A chance meeting in 2013 with a family friend named Greg Bokor changed that. When Bokor casually mentioned that he was about to debut an art installation in reaction to the Sandy Hook shootings (which had happened the previous December) something clicked.

“That was moment in my life where I had finally [started to realize] how media worked and how every time you saw this issue, there was nothing really important being discussed,” says Solce. “Just fear and the imagery of terror to get this emotional response.”

Solce called up a director of photography she knew, and five days later, she was filming. Originally, she had only planned to cover the installation, “but within two weeks, I realized I was making a feature.”

That feature was Solce’s self-funded 2014 debut, “No Control,” a notably even-handed examination of the gun debate that features interviews with figures across the political spectrum. Among the gun rights advocates Solce spoke to was Wilson.

In fact, “No Control” ends with Wilson prophetically announcing the inevitability of the new freedom promised by 3D-printed guns. The moment all but demands a follow-up; Solce soon began working on one. Solce threw herself in to making what would become “Death Athletic” the same way she started her first film: “impulsively.”

An unfinished story

“I wasn’t done with the story. I was tired of seeing people making ineffectual, small, biased shorts on what Cody was doing,” Solce says. “I realized that this gun issue wasn’t really about guns. It was about the First Amendment. It was about sharing information online. It was about the digital era. It encapsulates and incorporates everything that’s happening in the Bitcoin space.” Solce contacted Wilson, and he got on board.

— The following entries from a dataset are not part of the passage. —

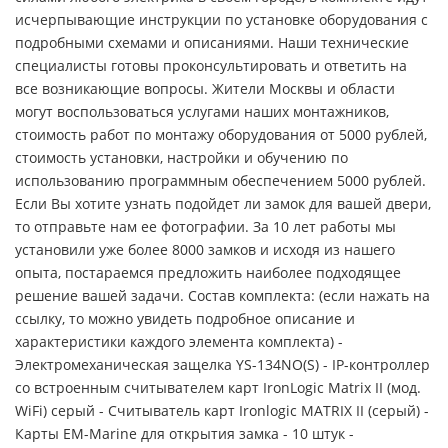
исчерпывающие инструкции по установке оборудования с
подробными схемами и описаниями. Наши технические
специалисты готовы проконсультировать и ответить на
все возникающие вопросы. Жители Москвы и области
могут воспользоваться услугами наших монтажников,
стоимость работ по монтажу оборудования от 5000 рублей,
стоимость установки, настройки и обучению по
использованию программным обеспечением 5000 рублей.
Если Вы хотите узнать подойдет ли замок для вашей двери,
то отправьте нам ее фотографии. За 10 лет работы мы
установили уже более 8000 замков и исходя из нашего
опыта, постараемся предложить наиболее подходящее
решение вашей задачи. Состав комплекта: (если нажать на
ссылку, то можно увидеть подробное описание и
характеристики каждого элемента комплекта) -
Электромеханическая защелка YS-134NO(S) - IP-контроллер
со встроенным считывателем карт IronLogic Matrix II (мод.
WiFi) серый - Считыватель карт Ironlogic MATRIX II (серый) -
Карты EM-Marine для открытия замка - 10 штук -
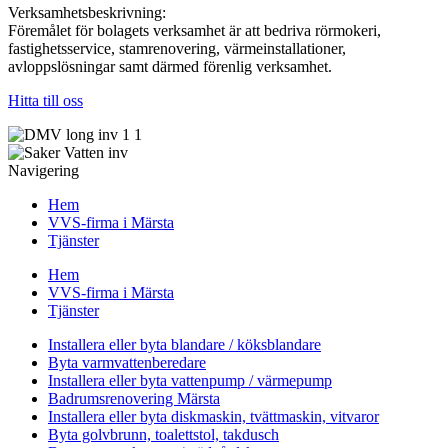
Verksamhetsbeskrivning:
Föremålet för bolagets verksamhet är att bedriva rörmokeri,
fastighetsservice, stamrenovering, värmeinstallationer,
avloppslösningar samt därmed förenlig verksamhet.
Hitta till oss
Navigering
Hem
VVS-firma i Märsta
Tjänster
Hem
VVS-firma i Märsta
Tjänster
Installera eller byta blandare / köksblandare
Byta varmvattenberedare
Installera eller byta vattenpump / värmepump
Badrumsrenovering Märsta
Installera eller byta diskmaskin, tvättmaskin, vitvaror
Byta golvbrunn, toalettstol, takdusch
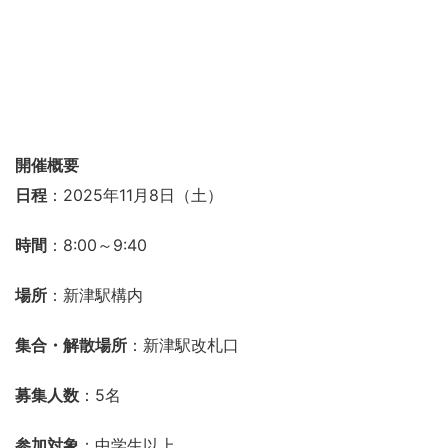
開催概要
日程
：2025年11月8日（土）
時間
：8:00～9:40
場所
：新津駅構内
集合・解散場所
：新津駅改札口
募集人数
：5名
参加対象
：中学生以上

Like its predecessor, “Death Athletic” was paid for out of Solce’s pocket. Despite the obvious limitation of this approach, Solce says it can be motivating. “Nobody can tell you not to do it. You don’t have to wait for permission. You don’t have to pitch for six to eight months. [If I’d had to] do that with either of those films, neither of them would have happened.”

Forging a career

Getting the movie noticed is its own struggle. “Right now, it’s a lovely trickle [of viewers] and I appreciate every single person who watches it,” says Solce. “But it’s still kind of lost in this niche world. Breaking out into any kind of mainstream has been a process of talking to people, trying to get on podcasts,” Solce says.

And Solce remains optimistic that “Death Athletic” will slowly find a bigger audience. “There’s something evergreen about it. Everybody [who sees it] has these incredibly visceral reactions and they want to discuss it.”

Solce recalls the surprising reactions of some longtime acquaintances when they finally saw “Death Athletic” at the New York City premiere. “Throughout the eight years of me doing this film, they were aggressively against it. Oddly enough, they ended up being extremely moved by it.”

Solce’s next project is “Forging a Country,” a short film about the recent re-election of El Salvador’s populist president, Nayib Bukele. Solce will premiere “Forging a Country” this August at the Palestra Bureau conference in San Salvador.

While Bukele is another potentially divisive subject, Solce says she doesn’t court controversy for its own sake. She merely asks that audiences watch her work with an open mind.

“I think people want an intellectually rigorous experience that’s cinematic and beautiful at the same time,” Solce says. “But they’re scared of the political ramifications of the feelings that they might encounter.”

“Death Athletic” can be streamed on Amazon and Apple TV. Both “Death Athletic” and “No Control” can also be bought directly from the filmmaker.